2 thoughts on “New Construction in Megadungeons

  1. Interesting. I too have never paid much attention to that. I remember, in the early days, we cleared out a dungeon and turned it into our base of operations. One of the players drew up some renovations to the dungeon. That is the only time I recall having any interaction with "new construction" in a dungeon.

    Sad that this feature of the game was lost along the way, part of the whole end-game jettisoning.

  2. Imagine an ancient dungeon wall where someone put in a secret door, or where they renovated to fit their needs. Maybe they've been there for decades and are as much a part of a static dungeon as the rest of it, but they are more recent.

    I see more use of the Dwarf's ability in detecting those things, in games I've played. Typically a DM will draw up a dungeon and then never change where the walls are.
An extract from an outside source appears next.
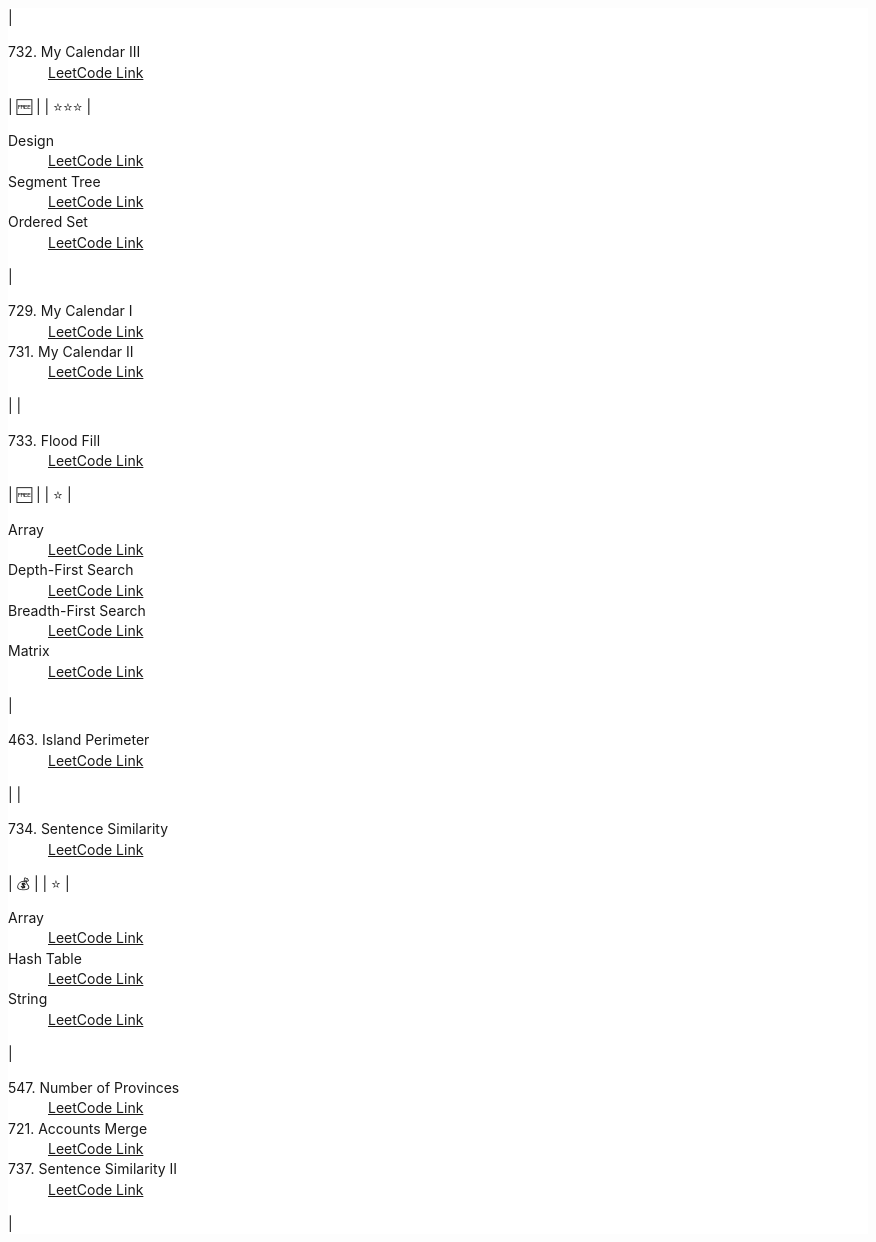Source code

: | <dl><dt>732. My Calendar III</dt><dd>[LeetCode Link](https://leetcode.com/problems/my-calendar-iii)</dd></dl>                                                                           | 🆓    |        | ⭐️⭐️⭐️     | <dl><dt>Design</dt><dd>[LeetCode Link](https://leetcode.com/tag/design)</dd><dt>Segment Tree</dt><dd>[LeetCode Link](https://leetcode.com/tag/segment-tree)</dd><dt>Ordered Set</dt><dd>[LeetCode Link](https://leetcode.com/tag/ordered-set)</dd></dl>                                                                                                                                                                                                                                                                                                                                                                               | <dl><dt>729. My Calendar I</dt><dd>[LeetCode Link](https://leetcode.com/problems/my-calendar-i)</dd><dt>731. My Calendar II</dt><dd>[LeetCode Link](https://leetcode.com/problems/my-calendar-ii)</dd></dl>                                                                                                                                                                                                                                                                                                                                                                                                                                                                                                     |
| <dl><dt>733. Flood Fill</dt><dd>[LeetCode Link](https://leetcode.com/problems/flood-fill)</dd></dl>                                                                                     | 🆓    |        | ⭐️         | <dl><dt>Array</dt><dd>[LeetCode Link](https://leetcode.com/tag/array)</dd><dt>Depth-First Search</dt><dd>[LeetCode Link](https://leetcode.com/tag/depth-first-search)</dd><dt>Breadth-First Search</dt><dd>[LeetCode Link](https://leetcode.com/tag/breadth-first-search)</dd><dt>Matrix</dt><dd>[LeetCode Link](https://leetcode.com/tag/matrix)</dd></dl>                                                                                                                                                                                                                                                                           | <dl><dt>463. Island Perimeter</dt><dd>[LeetCode Link](https://leetcode.com/problems/island-perimeter)</dd></dl>                                                                                                                                                                                                                                                                                                                                                                                                                                                                                                                                                                                                 |
| <dl><dt>734. Sentence Similarity</dt><dd>[LeetCode Link](https://leetcode.com/problems/sentence-similarity)</dd></dl>                                                                   | 💰    |        | ⭐️         | <dl><dt>Array</dt><dd>[LeetCode Link](https://leetcode.com/tag/array)</dd><dt>Hash Table</dt><dd>[LeetCode Link](https://leetcode.com/tag/hash-table)</dd><dt>String</dt><dd>[LeetCode Link](https://leetcode.com/tag/string)</dd></dl>                                                                                                                                                                                                                                                                                                                                                                                               | <dl><dt>547. Number of Provinces</dt><dd>[LeetCode Link](https://leetcode.com/problems/number-of-provinces)</dd><dt>721. Accounts Merge</dt><dd>[LeetCode Link](https://leetcode.com/problems/accounts-merge)</dd><dt>737. Sentence Similarity II</dt><dd>[LeetCode Link](https://leetcode.com/problems/sentence-similarity-ii)</dd></dl>                                                                                                                                                                                                                                                                                                                                                                       |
    Then again a lovely way to do it would be to block out certain squares as "wall or not wall" if you wanted a constantly-shifting dungeon layout. It would just alter pathways through the dungeon, but that alone may be enough.

    A better way to lay out a shifting dungeon might be just writing the rooms and hallways down and then cutting them out, so they can be rearranged in any order. More Roguelike I suppose.

    But that's a special kind of dungeon. What to do about denizens changing the walls and doors around on a quarterly basis? How to make that simple for a DM to track and manage?